For the last two decades, South End has been a perpetual construction zone. Entire blocks get razed, and new buildings pop up in their place. If you visit only occasionally, it never looks the same as the last time. (“Where’d that apartment building come from? And why does it look nearly identical to the one next door?”)

One consistent criticism of South End, echoed by Furman, Shook and others, is that too many of the five- to seven-story apartment complexes look alike. Furman blames the pressure to get projects moving quickly to meet investor demands. “It’ll take six months to create development documents, three to four months of permitting, two years to build, and the client will ask, ‘Can you have the design by Friday?’ We’re spending 95% of our time in production and 5% in design.”

One sign of creativity is the 400-square-foot apartments that Furman designed as a residential component of The RailYard project. Most South End units range from 600 square feet to 1,200 square feet. “In an urban world, tenants will trade square footage for a kick-ass location,” he says.

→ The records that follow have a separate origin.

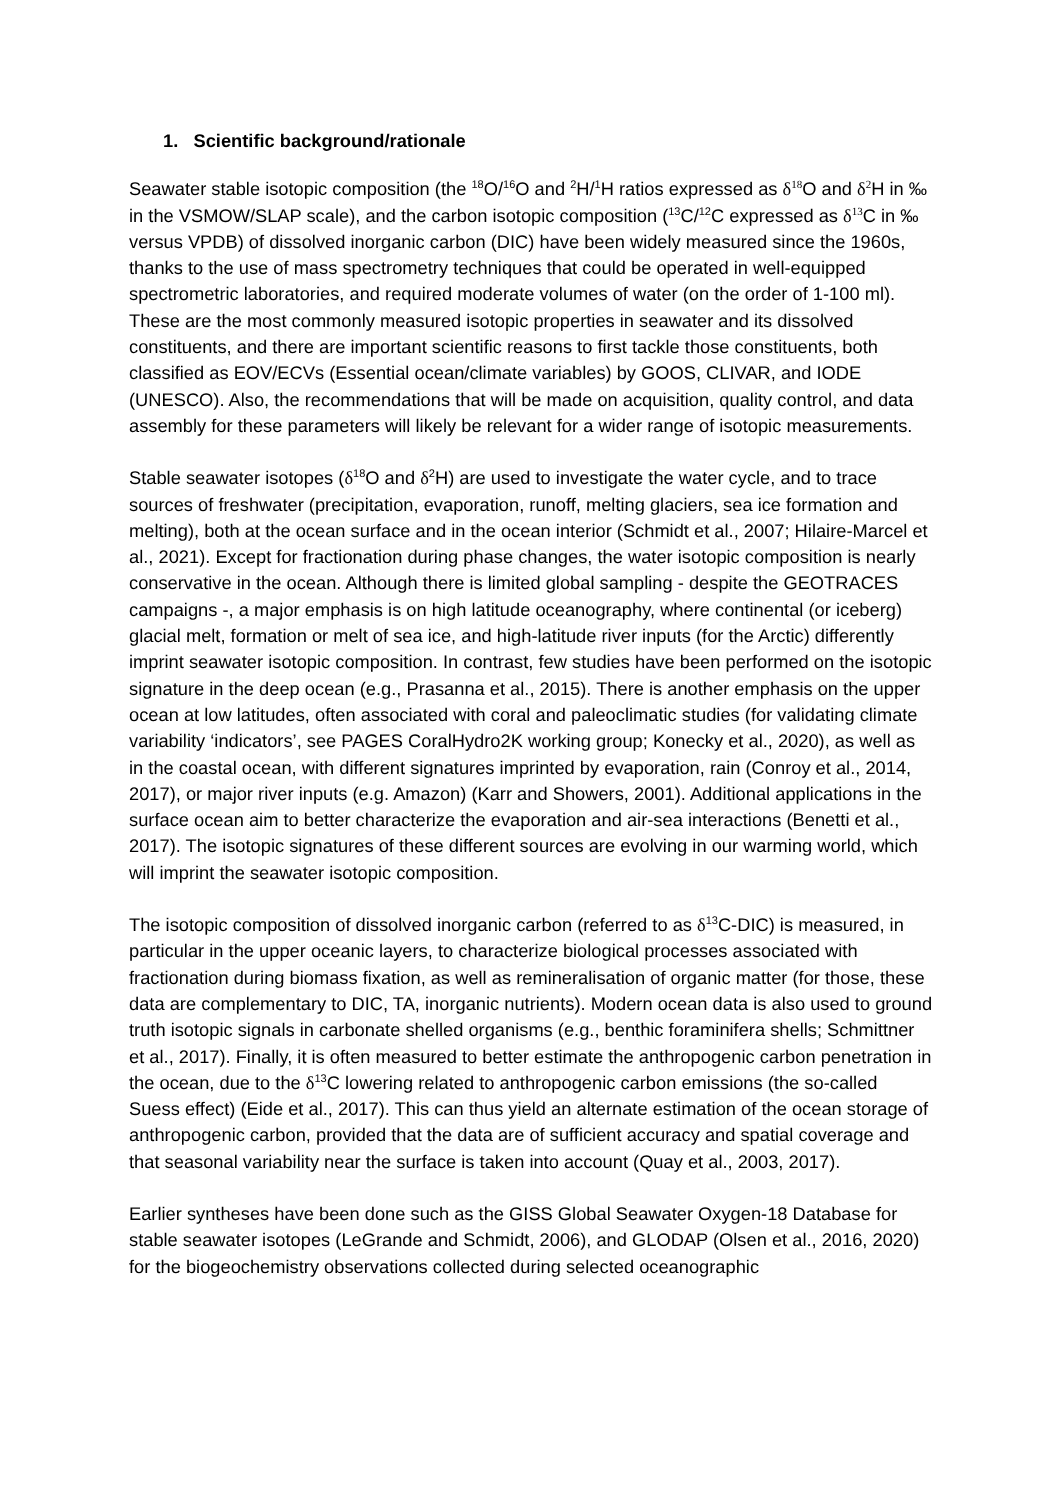1. Scientific background/rationale
Seawater stable isotopic composition (the <sup>18</sup>O/<sup>16</sup>O and <sup>2</sup>H/<sup>1</sup>H ratios expressed as δ<sup>18</sup> O and δ<sup>2</sup> H in ‰ in the VSMOW/SLAP scale), and the carbon isotopic composition (<sup>13</sup>C/<sup>12</sup>C expressed as δ<sup>13</sup> C in ‰ versus VPDB) of dissolved inorganic carbon (DIC) have been widely measured since the 1960s, thanks to the use of mass spectrometry techniques that could be operated in well-equipped spectrometric laboratories, and required moderate volumes of water (on the order of 1-100 ml). These are the most commonly measured isotopic properties in seawater and its dissolved constituents, and there are important scientific reasons to first tackle those constituents, both classified as EOV/ECVs (Essential ocean/climate variables) by GOOS, CLIVAR, and IODE (UNESCO). Also, the recommendations that will be made on acquisition, quality control, and data assembly for these parameters will likely be relevant for a wider range of isotopic measurements.
Stable seawater isotopes (δ<sup>18</sup>O and δ<sup>2</sup>H) are used to investigate the water cycle, and to trace sources of freshwater (precipitation, evaporation, runoff, melting glaciers, sea ice formation and melting), both at the ocean surface and in the ocean interior (Schmidt et al., 2007; Hilaire-Marcel et al., 2021). Except for fractionation during phase changes, the water isotopic composition is nearly conservative in the ocean. Although there is limited global sampling - despite the GEOTRACES campaigns -, a major emphasis is on high latitude oceanography, where continental (or iceberg) glacial melt, formation or melt of sea ice, and high-latitude river inputs (for the Arctic) differently imprint seawater isotopic composition. In contrast, few studies have been performed on the isotopic signature in the deep ocean (e.g., Prasanna et al., 2015). There is another emphasis on the upper ocean at low latitudes, often associated with coral and paleoclimatic studies (for validating climate variability ‘indicators’, see PAGES CoralHydro2K working group; Konecky et al., 2020), as well as in the coastal ocean, with different signatures imprinted by evaporation, rain (Conroy et al., 2014, 2017), or major river inputs (e.g. Amazon) (Karr and Showers, 2001). Additional applications in the surface ocean aim to better characterize the evaporation and air-sea interactions (Benetti et al., 2017). The isotopic signatures of these different sources are evolving in our warming world, which will imprint the seawater isotopic composition.
The isotopic composition of dissolved inorganic carbon (referred to as δ<sup>13</sup>C-DIC) is measured, in particular in the upper oceanic layers, to characterize biological processes associated with fractionation during biomass fixation, as well as remineralisation of organic matter (for those, these data are complementary to DIC, TA, inorganic nutrients). Modern ocean data is also used to ground truth isotopic signals in carbonate shelled organisms (e.g., benthic foraminifera shells; Schmittner et al., 2017). Finally, it is often measured to better estimate the anthropogenic carbon penetration in the ocean, due to the δ<sup>13</sup>C lowering related to anthropogenic carbon emissions (the so-called Suess effect) (Eide et al., 2017). This can thus yield an alternate estimation of the ocean storage of anthropogenic carbon, provided that the data are of sufficient accuracy and spatial coverage and that seasonal variability near the surface is taken into account (Quay et al., 2003, 2017).
Earlier syntheses have been done such as the GISS Global Seawater Oxygen-18 Database for stable seawater isotopes (LeGrande and Schmidt, 2006), and GLODAP (Olsen et al., 2016, 2020) for the biogeochemistry observations collected during selected oceanographic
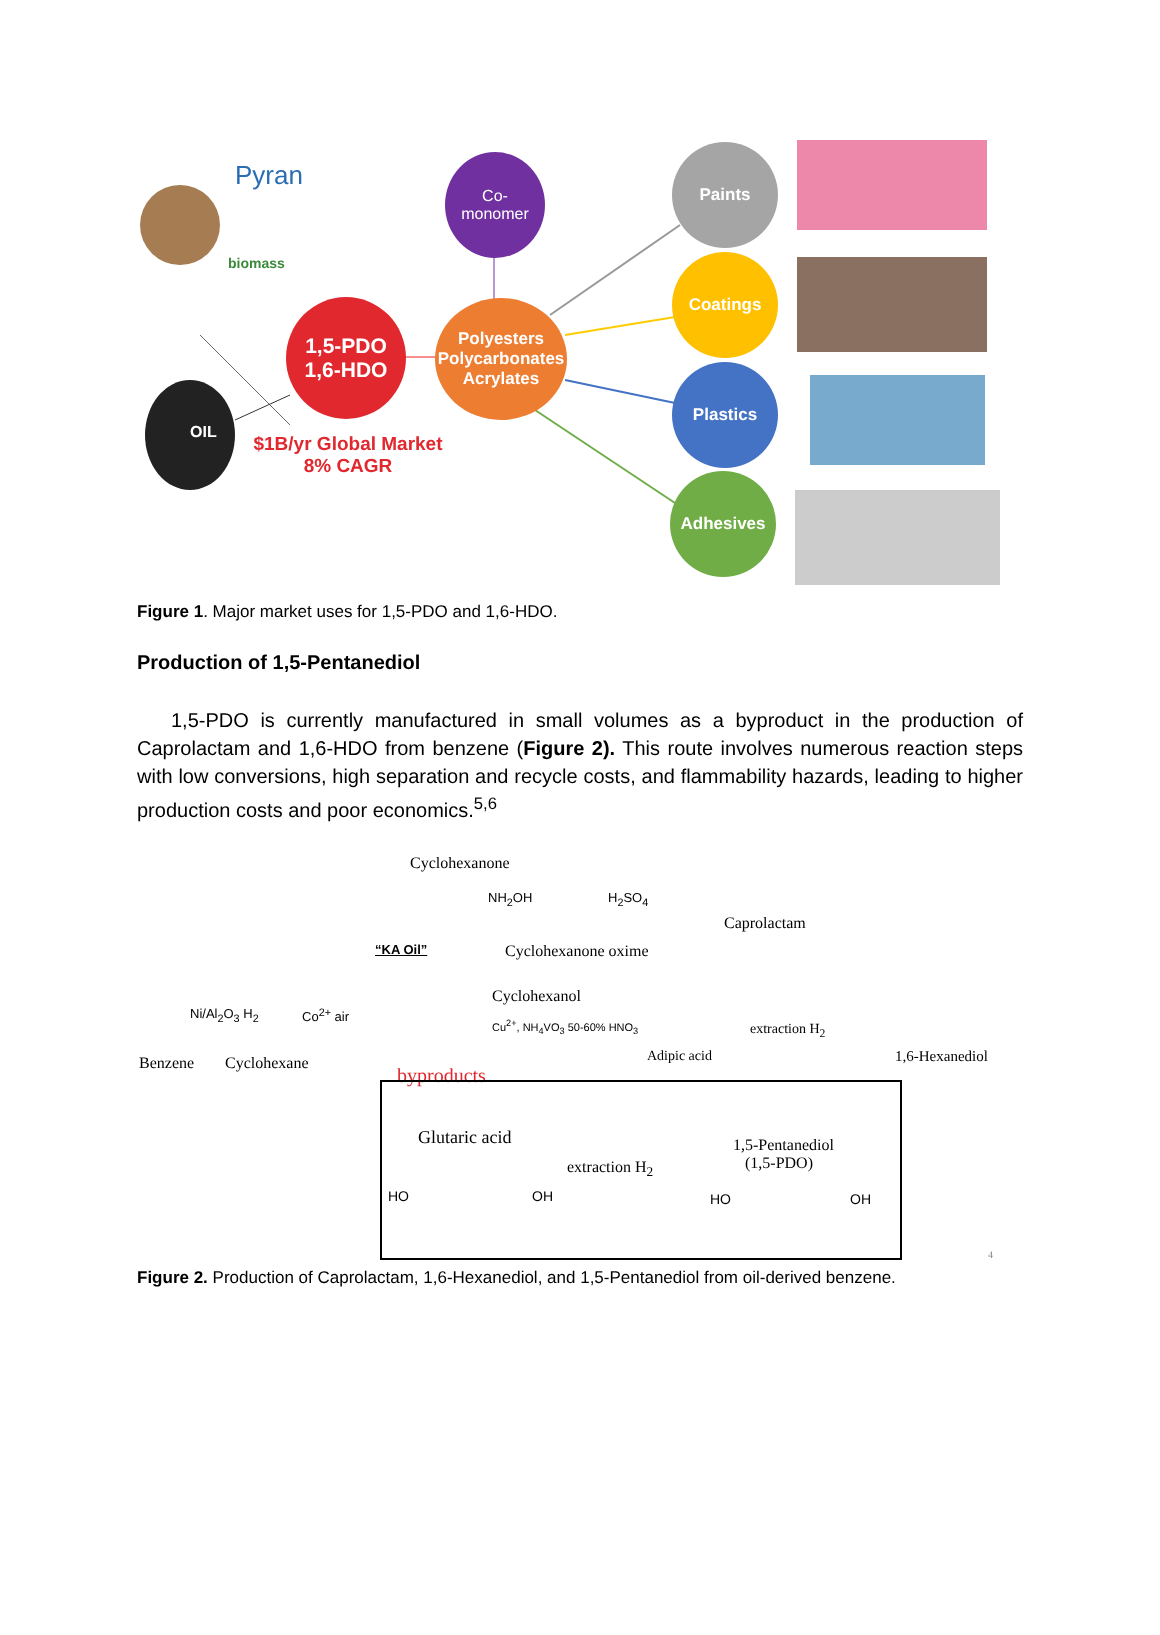Pyran
biomass
Co-
monomer
1,5-PDO
1,6-HDO
Polyesters
Polycarbonates
Acrylates
Paints
Coatings
Plastics
Adhesives
$1B/yr Global Market
8% CAGR
OIL
Figure 1. Major market uses for 1,5-PDO and 1,6-HDO.
Production of 1,5-Pentanediol
1,5-PDO is currently manufactured in small volumes as a byproduct in the production of Caprolactam and 1,6-HDO from benzene (Figure 2). This route involves numerous reaction steps with low conversions, high separation and recycle costs, and flammability hazards, leading to higher production costs and poor economics.<sup>5,6</sup>
Cyclohexanone
NH<sub>2</sub>OH H<sub>2</sub>SO<sub>4</sub>
Caprolactam
“KA Oil” Cyclohexanone oxime
Cyclohexanol
Ni/Al<sub>2</sub>O<sub>3</sub> H<sub>2</sub> Co<sup>2+</sup> air
Cu<sup>2+</sup>, NH<sub>4</sub>VO<sub>3</sub> 50-60% HNO<sub>3</sub> extraction H<sub>2</sub>
Benzene Cyclohexane Adipic acid 1,6-Hexanediol
byproducts
Glutaric acid
extraction H<sub>2</sub>
1,5-Pentanediol
(1,5-PDO)
HO OH HO OH
4
Figure 2. Production of Caprolactam, 1,6-Hexanediol, and 1,5-Pentanediol from oil-derived benzene.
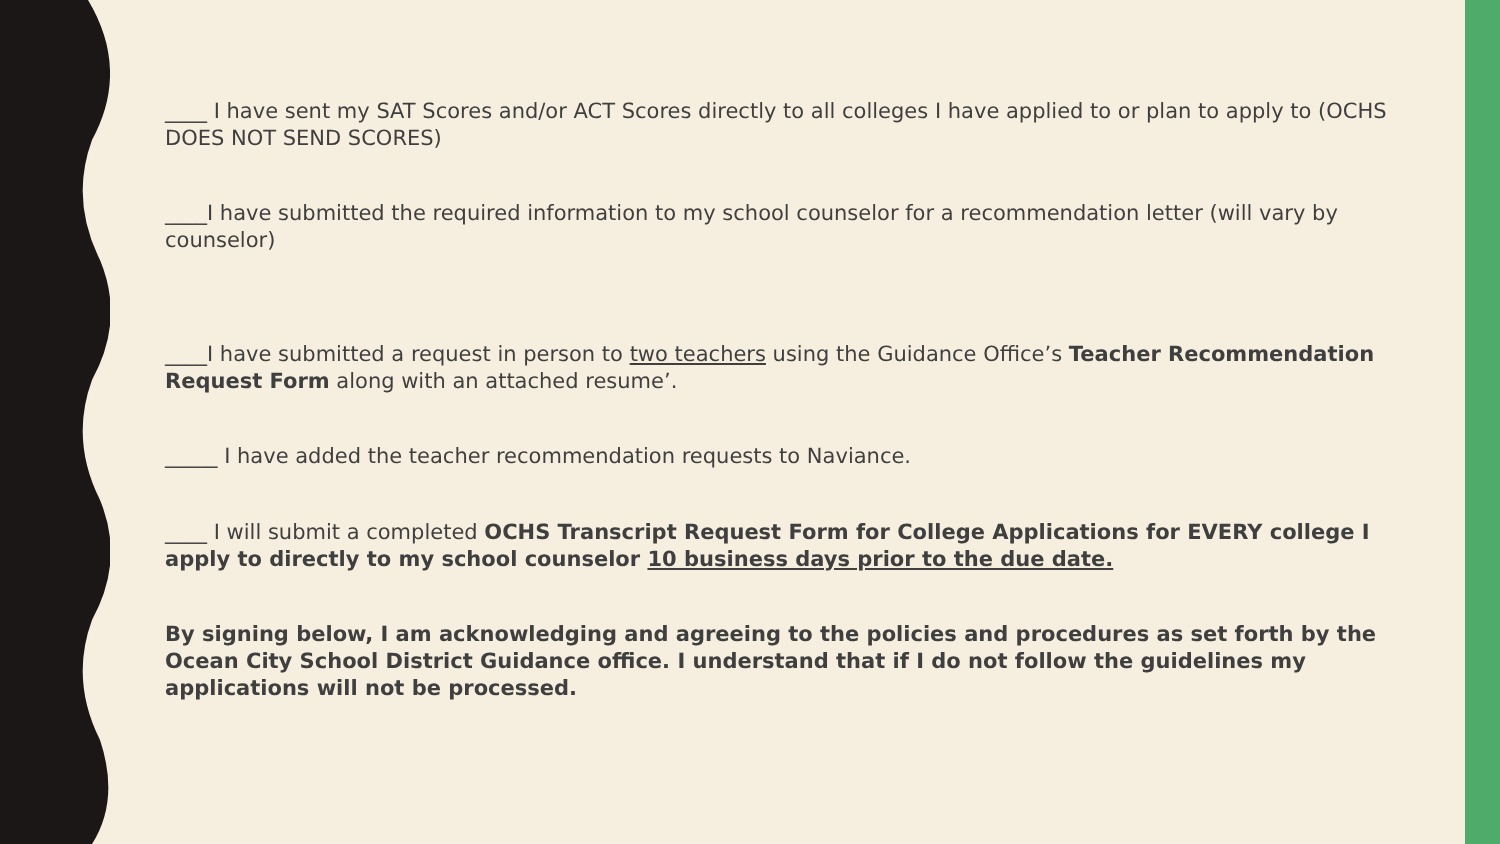____ I have sent my SAT Scores and/or ACT Scores directly to all colleges I have applied to or plan to apply to (OCHS DOES NOT SEND SCORES)
____I have submitted the required information to my school counselor for a recommendation letter (will vary by counselor)
____I have submitted a request in person to two teachers using the Guidance Office’s Teacher Recommendation Request Form along with an attached resume’.
_____ I have added the teacher recommendation requests to Naviance.
____ I will submit a completed OCHS Transcript Request Form for College Applications for EVERY college I apply to directly to my school counselor 10 business days prior to the due date.
By signing below, I am acknowledging and agreeing to the policies and procedures as set forth by the Ocean City School District Guidance office. I understand that if I do not follow the guidelines my applications will not be processed.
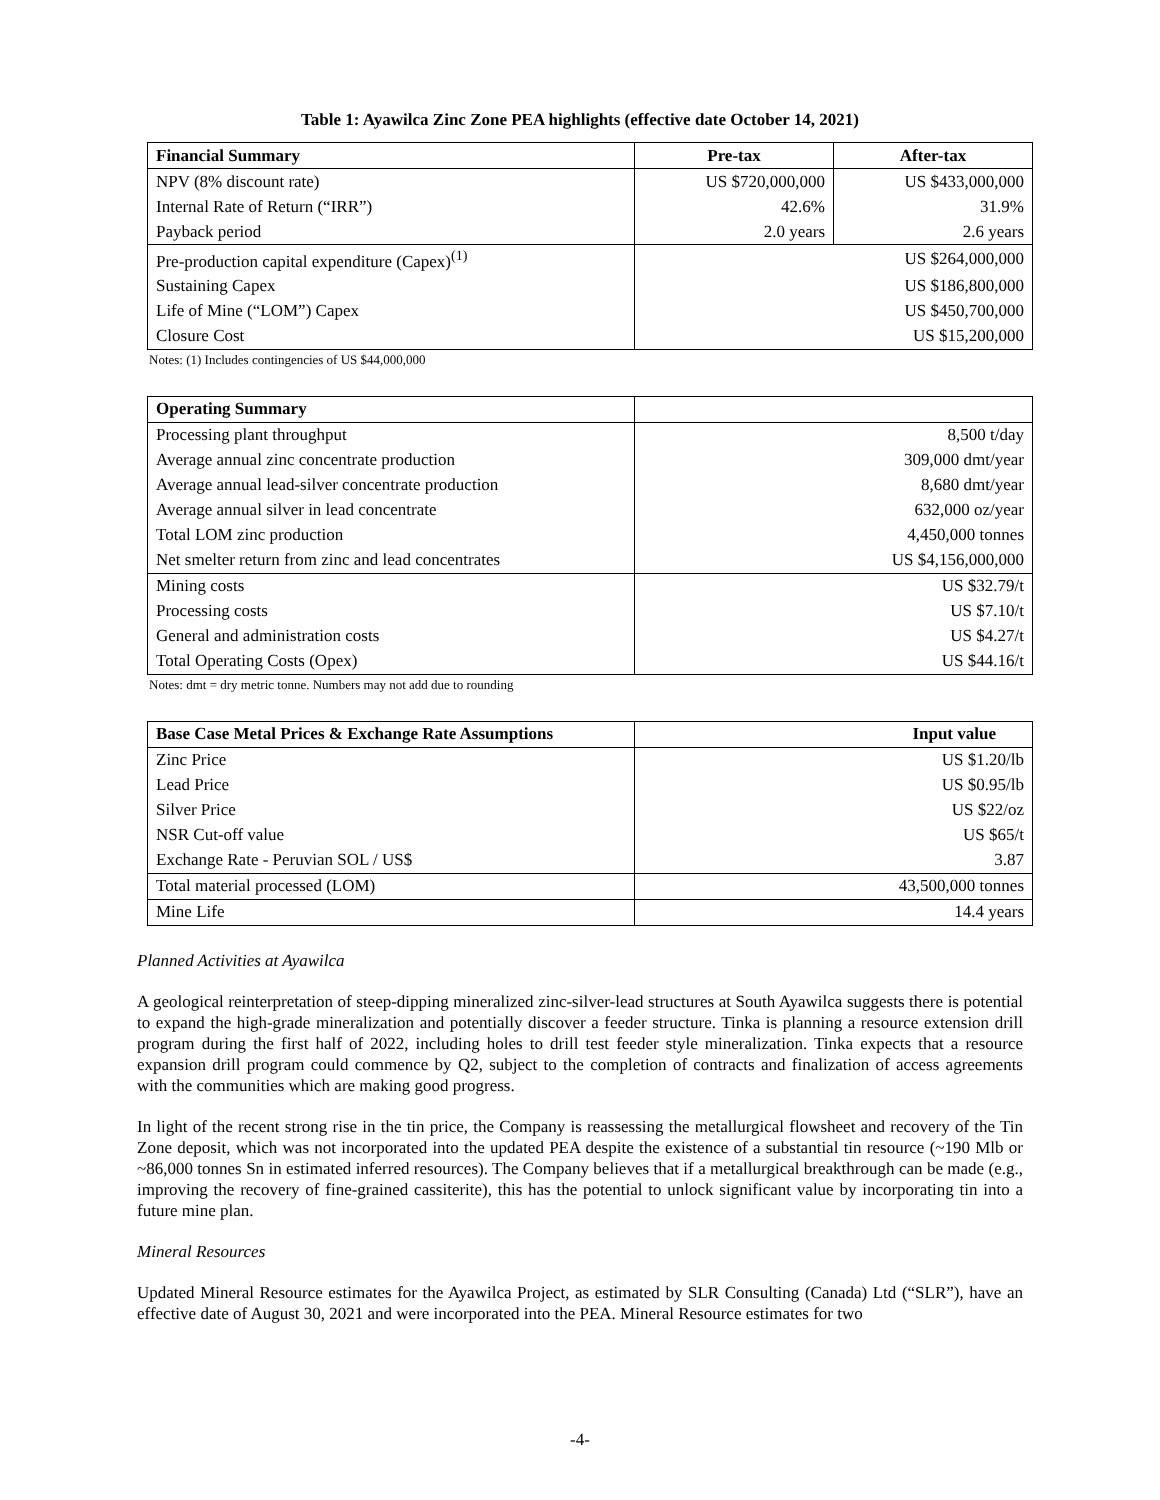Table 1: Ayawilca Zinc Zone PEA highlights (effective date October 14, 2021)
| Financial Summary | Pre-tax | After-tax |
| --- | --- | --- |
| NPV (8% discount rate) | US $720,000,000 | US $433,000,000 |
| Internal Rate of Return (“IRR”) | 42.6% | 31.9% |
| Payback period | 2.0 years | 2.6 years |
| Pre-production capital expenditure (Capex)<sup>(1)</sup> | US $264,000,000 | |
| Sustaining Capex | US $186,800,000 | |
| Life of Mine (“LOM”) Capex | US $450,700,000 | |
| Closure Cost | US $15,200,000 | |
Notes: (1) Includes contingencies of US $44,000,000
| Operating Summary | |
| --- | --- |
| Processing plant throughput | 8,500 t/day |
| Average annual zinc concentrate production | 309,000 dmt/year |
| Average annual lead-silver concentrate production | 8,680 dmt/year |
| Average annual silver in lead concentrate | 632,000 oz/year |
| Total LOM zinc production | 4,450,000 tonnes |
| Net smelter return from zinc and lead concentrates | US $4,156,000,000 |
| Mining costs | US $32.79/t |
| Processing costs | US $7.10/t |
| General and administration costs | US $4.27/t |
| Total Operating Costs (Opex) | US $44.16/t |
Notes: dmt = dry metric tonne. Numbers may not add due to rounding
| Base Case Metal Prices & Exchange Rate Assumptions | Input value |
| --- | --- |
| Zinc Price | US $1.20/lb |
| Lead Price | US $0.95/lb |
| Silver Price | US $22/oz |
| NSR Cut-off value | US $65/t |
| Exchange Rate - Peruvian SOL / US$ | 3.87 |
| Total material processed (LOM) | 43,500,000 tonnes |
| Mine Life | 14.4 years |
Planned Activities at Ayawilca
A geological reinterpretation of steep-dipping mineralized zinc-silver-lead structures at South Ayawilca suggests there is potential to expand the high-grade mineralization and potentially discover a feeder structure. Tinka is planning a resource extension drill program during the first half of 2022, including holes to drill test feeder style mineralization. Tinka expects that a resource expansion drill program could commence by Q2, subject to the completion of contracts and finalization of access agreements with the communities which are making good progress.
In light of the recent strong rise in the tin price, the Company is reassessing the metallurgical flowsheet and recovery of the Tin Zone deposit, which was not incorporated into the updated PEA despite the existence of a substantial tin resource (~190 Mlb or ~86,000 tonnes Sn in estimated inferred resources). The Company believes that if a metallurgical breakthrough can be made (e.g., improving the recovery of fine-grained cassiterite), this has the potential to unlock significant value by incorporating tin into a future mine plan.
Mineral Resources
Updated Mineral Resource estimates for the Ayawilca Project, as estimated by SLR Consulting (Canada) Ltd (“SLR”), have an effective date of August 30, 2021 and were incorporated into the PEA. Mineral Resource estimates for two
-4-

Shook says if he had it to do over again, he’d “push for new code, require better urbanism, offer more affordable housing.” As parts of Charlotte continue to gentrify, he says, “It’s incumbent upon us to be respectful of the people who’ve made these neighborhoods home for a long time. These are issues of the soul as much as they are of code and infrastructure.”

But even Shook understands that change is inevitable and, at times, history must be bulldozed. After his Shook Kelley Inc. operated in South End since 1992, he sold the property to Atlanta-based Portman Holdings LLC late last year, which plans a food hall on the site that abuts the light-rail line. His 30-employee architecture firm moved to another developing inner-city neighborhood near Charlotte’s Johnson C. Smith University.

In a sign that the more things change, the more they stay the same, Common Market returned to South End last fall on West Tremont Avenue. Though it’s a new building with a well-worn look, the market has the same kitschy decor that includes a Christmas Story-style leg lamp and a hand-lettered chalkboard sign pointing the way to “Fancy Ass Beers.” On the landing between the main level and the loft are barrel chairs with duct tape holding some of the vinyl together. “We got them from South End Exchange,” co-owner Graham Worth says. “They said, ‘They need to be recovered.’ We said, ‘Like hell they do.’”

Duct tape is part of the charm. So is Worth’s DIY paint job. To save money, he bought a random assortment of mis-tinted paints from Lowe’s. Patrons like the crazy quilt of a hangout. It’s unpretentious.

The neighborhood gathering place is still proudly open almost around the clock, 365 days a year. The old regulars have returned, says Barger, who is a minority owner. And newbies — there are so, so many — have been introduced to the bodega.

Barger smiles, thinking about his old role as South End’s mayor. “There really isn’t one [now],” he says. “The neighborhood has changed. It is not at all the municipality it was. It’s still pretty cool and groovy, what’s over here. But I don’t feel I know it anymore.”